EXERCISE OBJECTIVE: Rewrite the lines of the records below as a numbered list, leaving out any blank lines. Include only the part that opens with the line containing "doctores o especialistas." and closes with the line containing "skönt att i dessa pressade pandemi-tider få s", with both of those lines included.

+---+

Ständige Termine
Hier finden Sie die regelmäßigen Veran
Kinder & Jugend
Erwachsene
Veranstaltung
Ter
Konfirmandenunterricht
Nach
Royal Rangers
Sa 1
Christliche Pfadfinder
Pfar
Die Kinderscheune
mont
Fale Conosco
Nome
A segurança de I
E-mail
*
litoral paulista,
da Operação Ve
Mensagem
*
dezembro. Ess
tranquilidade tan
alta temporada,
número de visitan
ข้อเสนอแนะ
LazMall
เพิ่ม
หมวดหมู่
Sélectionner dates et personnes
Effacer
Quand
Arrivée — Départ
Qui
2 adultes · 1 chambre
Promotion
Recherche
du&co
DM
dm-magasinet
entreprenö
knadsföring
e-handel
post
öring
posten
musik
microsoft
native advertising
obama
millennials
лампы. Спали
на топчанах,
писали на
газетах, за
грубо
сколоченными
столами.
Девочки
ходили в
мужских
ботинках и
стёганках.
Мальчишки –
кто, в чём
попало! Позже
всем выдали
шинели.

+---+

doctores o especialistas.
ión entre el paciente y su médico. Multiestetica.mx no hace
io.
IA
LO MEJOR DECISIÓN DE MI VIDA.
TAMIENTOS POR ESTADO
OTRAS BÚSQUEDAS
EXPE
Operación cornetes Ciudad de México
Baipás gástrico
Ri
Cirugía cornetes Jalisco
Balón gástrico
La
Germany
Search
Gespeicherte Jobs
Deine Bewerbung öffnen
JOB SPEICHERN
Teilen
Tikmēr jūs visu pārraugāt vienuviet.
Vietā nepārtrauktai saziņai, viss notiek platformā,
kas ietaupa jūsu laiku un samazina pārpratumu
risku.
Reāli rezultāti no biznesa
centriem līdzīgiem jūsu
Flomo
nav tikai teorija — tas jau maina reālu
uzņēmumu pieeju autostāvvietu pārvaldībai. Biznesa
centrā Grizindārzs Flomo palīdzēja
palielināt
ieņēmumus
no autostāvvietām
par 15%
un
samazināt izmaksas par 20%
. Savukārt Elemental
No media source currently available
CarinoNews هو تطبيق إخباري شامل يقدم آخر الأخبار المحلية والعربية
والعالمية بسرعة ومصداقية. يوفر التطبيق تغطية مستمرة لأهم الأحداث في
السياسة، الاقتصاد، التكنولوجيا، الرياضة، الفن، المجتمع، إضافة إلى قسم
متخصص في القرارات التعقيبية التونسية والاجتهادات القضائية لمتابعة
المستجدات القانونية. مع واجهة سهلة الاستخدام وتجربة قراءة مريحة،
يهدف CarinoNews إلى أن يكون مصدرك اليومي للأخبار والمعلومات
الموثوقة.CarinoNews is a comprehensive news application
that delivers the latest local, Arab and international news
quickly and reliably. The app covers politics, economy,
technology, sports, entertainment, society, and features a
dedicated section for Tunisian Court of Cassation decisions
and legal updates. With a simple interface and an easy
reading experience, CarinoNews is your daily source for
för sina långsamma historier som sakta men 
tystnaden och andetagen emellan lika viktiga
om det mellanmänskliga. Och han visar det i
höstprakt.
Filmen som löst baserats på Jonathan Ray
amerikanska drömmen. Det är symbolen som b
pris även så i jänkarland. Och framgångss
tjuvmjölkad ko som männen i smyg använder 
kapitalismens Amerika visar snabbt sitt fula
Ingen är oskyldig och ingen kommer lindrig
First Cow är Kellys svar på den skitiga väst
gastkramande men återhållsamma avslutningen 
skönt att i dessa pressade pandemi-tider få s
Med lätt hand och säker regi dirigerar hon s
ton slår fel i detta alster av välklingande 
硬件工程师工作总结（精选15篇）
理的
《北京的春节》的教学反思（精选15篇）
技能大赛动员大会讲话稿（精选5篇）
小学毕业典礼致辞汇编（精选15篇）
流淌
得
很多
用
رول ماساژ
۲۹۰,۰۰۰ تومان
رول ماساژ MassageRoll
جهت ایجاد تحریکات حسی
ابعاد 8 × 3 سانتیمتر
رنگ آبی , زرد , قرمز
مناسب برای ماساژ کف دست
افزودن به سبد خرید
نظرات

+---+

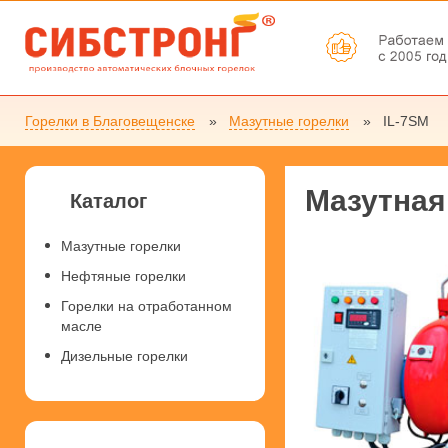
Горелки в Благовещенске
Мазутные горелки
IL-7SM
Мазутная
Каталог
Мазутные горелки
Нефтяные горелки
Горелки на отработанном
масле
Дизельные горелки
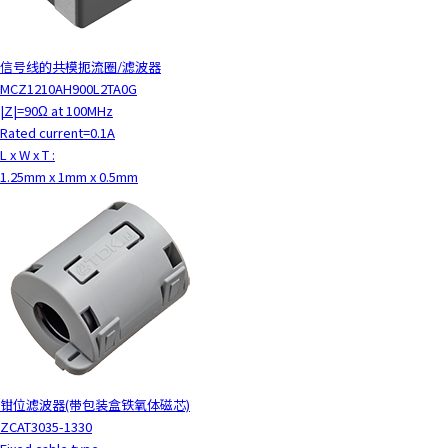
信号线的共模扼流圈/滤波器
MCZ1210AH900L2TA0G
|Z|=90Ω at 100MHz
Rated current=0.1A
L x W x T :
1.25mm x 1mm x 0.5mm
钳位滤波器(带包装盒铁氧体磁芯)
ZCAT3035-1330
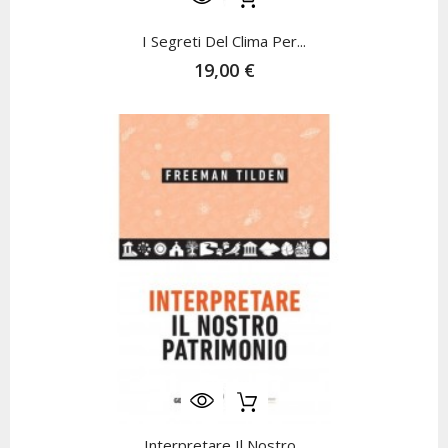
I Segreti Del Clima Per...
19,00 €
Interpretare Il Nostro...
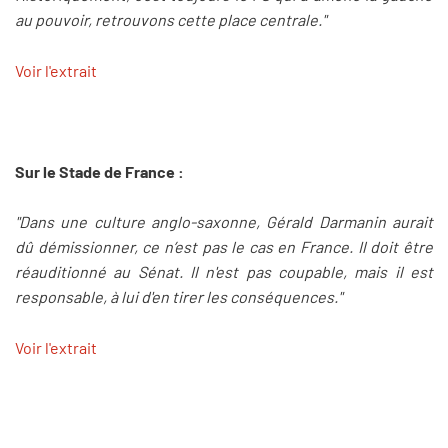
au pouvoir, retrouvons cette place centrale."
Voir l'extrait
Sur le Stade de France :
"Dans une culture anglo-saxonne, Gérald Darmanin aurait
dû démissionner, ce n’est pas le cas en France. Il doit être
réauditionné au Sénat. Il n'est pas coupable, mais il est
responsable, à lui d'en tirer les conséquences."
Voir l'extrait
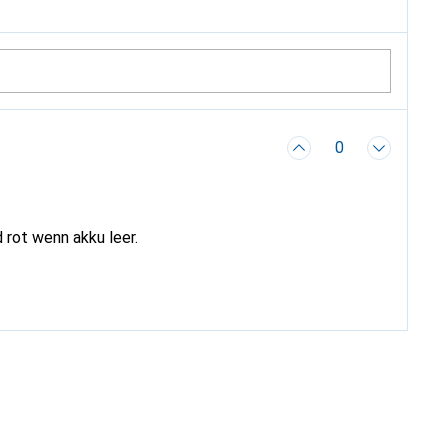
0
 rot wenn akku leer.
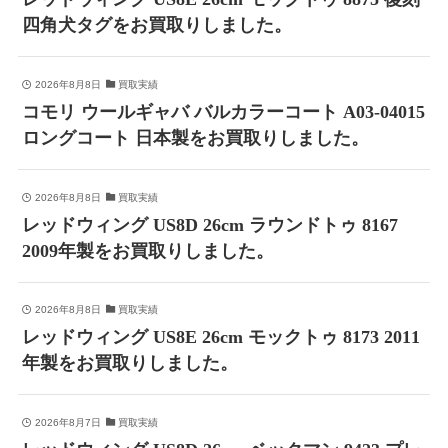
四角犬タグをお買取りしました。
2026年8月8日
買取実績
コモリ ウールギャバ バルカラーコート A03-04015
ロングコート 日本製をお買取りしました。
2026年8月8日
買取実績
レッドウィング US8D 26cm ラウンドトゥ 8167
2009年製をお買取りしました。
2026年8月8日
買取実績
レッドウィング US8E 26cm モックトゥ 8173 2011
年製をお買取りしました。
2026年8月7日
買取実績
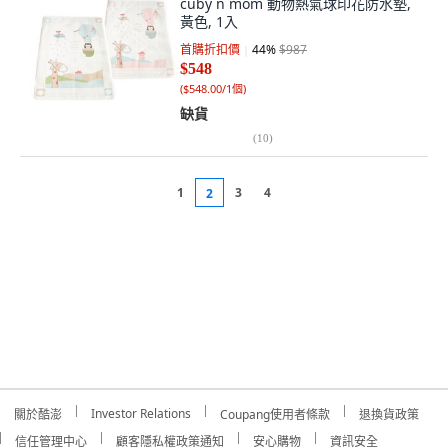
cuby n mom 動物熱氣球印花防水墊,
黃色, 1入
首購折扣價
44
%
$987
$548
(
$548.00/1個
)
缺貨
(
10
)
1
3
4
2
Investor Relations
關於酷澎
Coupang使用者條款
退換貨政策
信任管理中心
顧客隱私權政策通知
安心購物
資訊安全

+---+

RESULT FOR THIS TASK:
1. doctores o especialistas.
2. ión entre el paciente y su médico. Multiestetica.mx no hace
3. io.
4. IA
5. LO MEJOR DECISIÓN DE MI VIDA.
6. TAMIENTOS POR ESTADO
7. OTRAS BÚSQUEDAS
8. EXPE
9. Operación cornetes Ciudad de México
10. Baipás gástrico
11. Ri
12. Cirugía cornetes Jalisco
13. Balón gástrico
14. La
15. Germany
16. Search
17. Gespeicherte Jobs
18. Deine Bewerbung öffnen
19. JOB SPEICHERN
20. Teilen
21. Tikmēr jūs visu pārraugāt vienuviet.
22. Vietā nepārtrauktai saziņai, viss notiek platformā,
23. kas ietaupa jūsu laiku un samazina pārpratumu
24. risku.
25. Reāli rezultāti no biznesa
26. centriem līdzīgiem jūsu
27. Flomo
28. nav tikai teorija — tas jau maina reālu
29. uzņēmumu pieeju autostāvvietu pārvaldībai. Biznesa
30. centrā Grizindārzs Flomo palīdzēja
31. palielināt
32. ieņēmumus
33. no autostāvvietām
34. par 15%
35. un
36. samazināt izmaksas par 20%
37. . Savukārt Elemental
38. No media source currently available
39. CarinoNews هو تطبيق إخباري شامل يقدم آخر الأخبار المحلية والعربية
40. والعالمية بسرعة ومصداقية. يوفر التطبيق تغطية مستمرة لأهم الأحداث في
41. السياسة، الاقتصاد، التكنولوجيا، الرياضة، الفن، المجتمع، إضافة إلى قسم
42. متخصص في القرارات التعقيبية التونسية والاجتهادات القضائية لمتابعة
43. المستجدات القانونية. مع واجهة سهلة الاستخدام وتجربة قراءة مريحة،
44. يهدف CarinoNews إلى أن يكون مصدرك اليومي للأخبار والمعلومات
45. الموثوقة.CarinoNews is a comprehensive news application
46. that delivers the latest local, Arab and international news
47. quickly and reliably. The app covers politics, economy,
48. technology, sports, entertainment, society, and features a
49. dedicated section for Tunisian Court of Cassation decisions
50. and legal updates. With a simple interface and an easy
51. reading experience, CarinoNews is your daily source for
52. för sina långsamma historier som sakta men 
53. tystnaden och andetagen emellan lika viktiga
54. om det mellanmänskliga. Och han visar det i
55. höstprakt.
56. Filmen som löst baserats på Jonathan Ray
57. amerikanska drömmen. Det är symbolen som b
58. pris även så i jänkarland. Och framgångss
59. tjuvmjölkad ko som männen i smyg använder 
60. kapitalismens Amerika visar snabbt sitt fula
61. Ingen är oskyldig och ingen kommer lindrig
62. First Cow är Kellys svar på den skitiga väst
63. gastkramande men återhållsamma avslutningen 
64. skönt att i dessa pressade pandemi-tider få s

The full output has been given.